» Task a: Can you give the passage about pi again, word for word?

» Passage:
A while ago whilst doing the washing up I started to think
about the relationship of circles and spheres to squares and
boxes. This led me to come up with a little recipe for concocting
a different way of looking at the relationships. It goes as
follows:-Recipe for Occulted Pie
Pi, as we all know, is the manifestation of the relationship
between the diameter and the circumference of a circle. This
relationship brings about the ability to calculate the area of a
circle, the volume of a sphere and the surface area of a sphere
or, by division, parts thereof.
Pi is assigned the value 3.141592654 etc. but for the sake of
convenience can be stated as being 3.1416 bringing it to four
places of decimals. If we start from the point of calculating the
area of a circle we would use the formula pi x r2 .

» Dataset content:
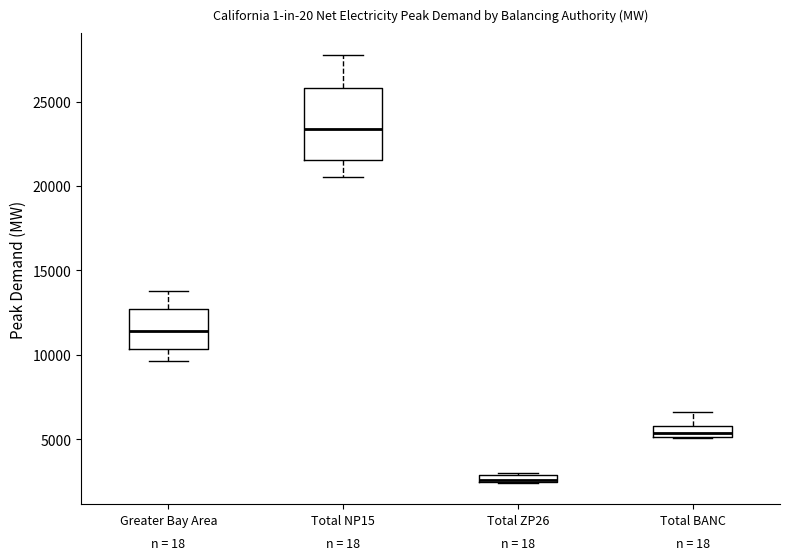

Comparing the boxes themselves (not the whiskers), which one is the tallest?

Total NP15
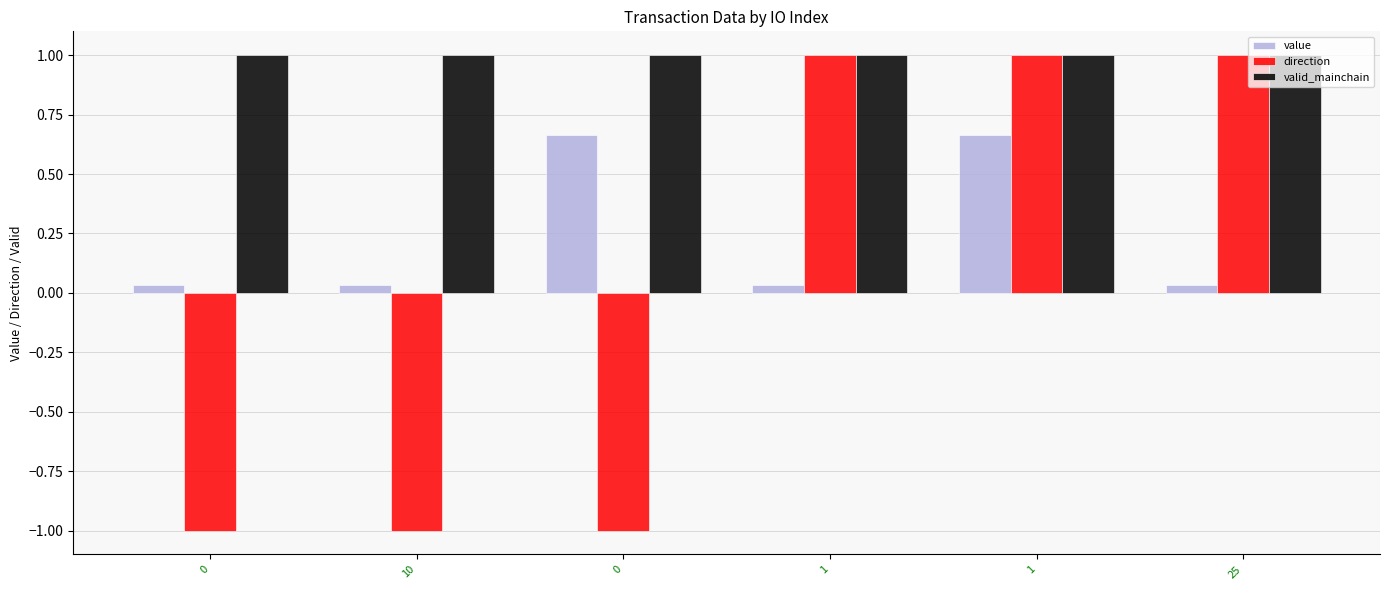

How many negative values does the direction series have?

3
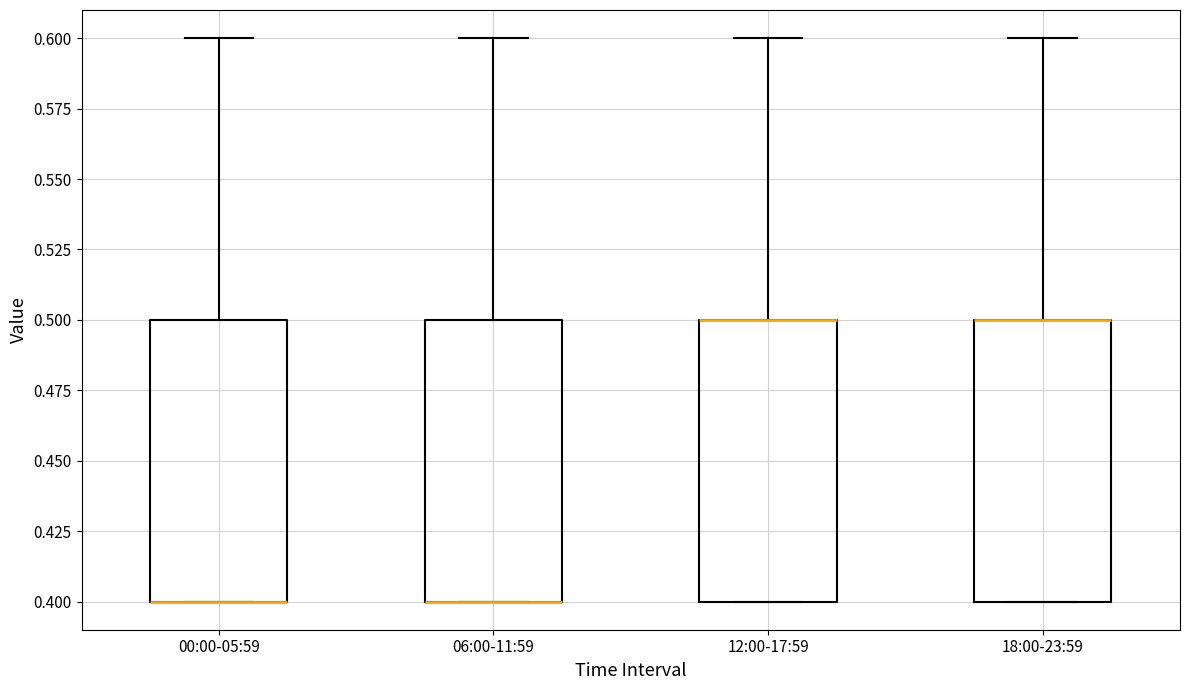

Reading left to right, read every box against the y-axis: the position of its median line, the range the box covers, and the ends of its whiskers. The values are not printed on the chart, so give them approximately, as read against the axis.

00:00-05:59: median 0.4 (drawn on the box's lower edge), box 0.4 to 0.5, whiskers 0.4 to 0.6
06:00-11:59: median 0.4 (drawn on the box's lower edge), box 0.4 to 0.5, whiskers 0.4 to 0.6
12:00-17:59: median 0.5 (drawn on the box's upper edge), box 0.4 to 0.5, whiskers 0.4 to 0.6
18:00-23:59: median 0.5 (drawn on the box's upper edge), box 0.4 to 0.5, whiskers 0.4 to 0.6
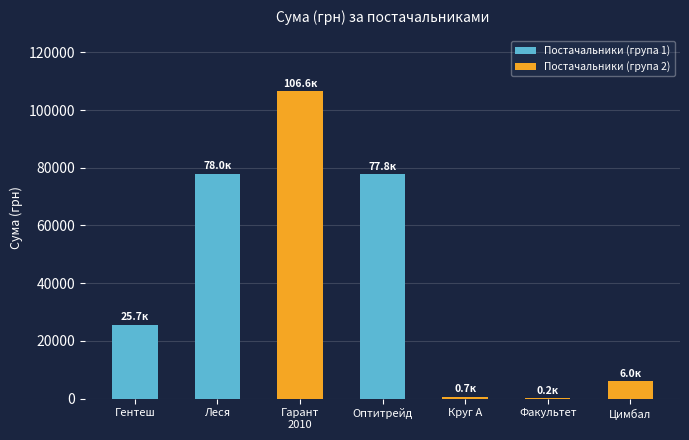

Approximately how many times larger is the value at Цимбал compared to Факультет?

27.8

» Task b: Would you transcribe the records from the line containing "How many negative" through the end of the records, leaving out the pictures?

» Answer area a:
A while ago whilst doing the washing up I started to think
about the relationship of circles and spheres to squares and
boxes. This led me to come up with a little recipe for concocting
a different way of looking at the relationships. It goes as
follows:-Recipe for Occulted Pie
Pi, as we all know, is the manifestation of the relationship
between the diameter and the circumference of a circle. This
relationship brings about the ability to calculate the area of a
circle, the volume of a sphere and the surface area of a sphere
or, by division, parts thereof.
Pi is assigned the value 3.141592654 etc. but for the sake of
convenience can be stated as being 3.1416 bringing it to four
places of decimals. If we start from the point of calculating the
area of a circle we would use the formula pi x r2 .

» Answer area b:
How many negative values does the direction series have?

3

Reading left to right, read every box against the y-axis: the position of its median line, the range the box covers, and the ends of its whiskers. The values are not printed on the chart, so give them approximately, as read against the axis.

00:00-05:59: median 0.4 (drawn on the box's lower edge), box 0.4 to 0.5, whiskers 0.4 to 0.6
06:00-11:59: median 0.4 (drawn on the box's lower edge), box 0.4 to 0.5, whiskers 0.4 to 0.6
12:00-17:59: median 0.5 (drawn on the box's upper edge), box 0.4 to 0.5, whiskers 0.4 to 0.6
18:00-23:59: median 0.5 (drawn on the box's upper edge), box 0.4 to 0.5, whiskers 0.4 to 0.6

Approximately how many times larger is the value at Цимбал compared to Факультет?

27.8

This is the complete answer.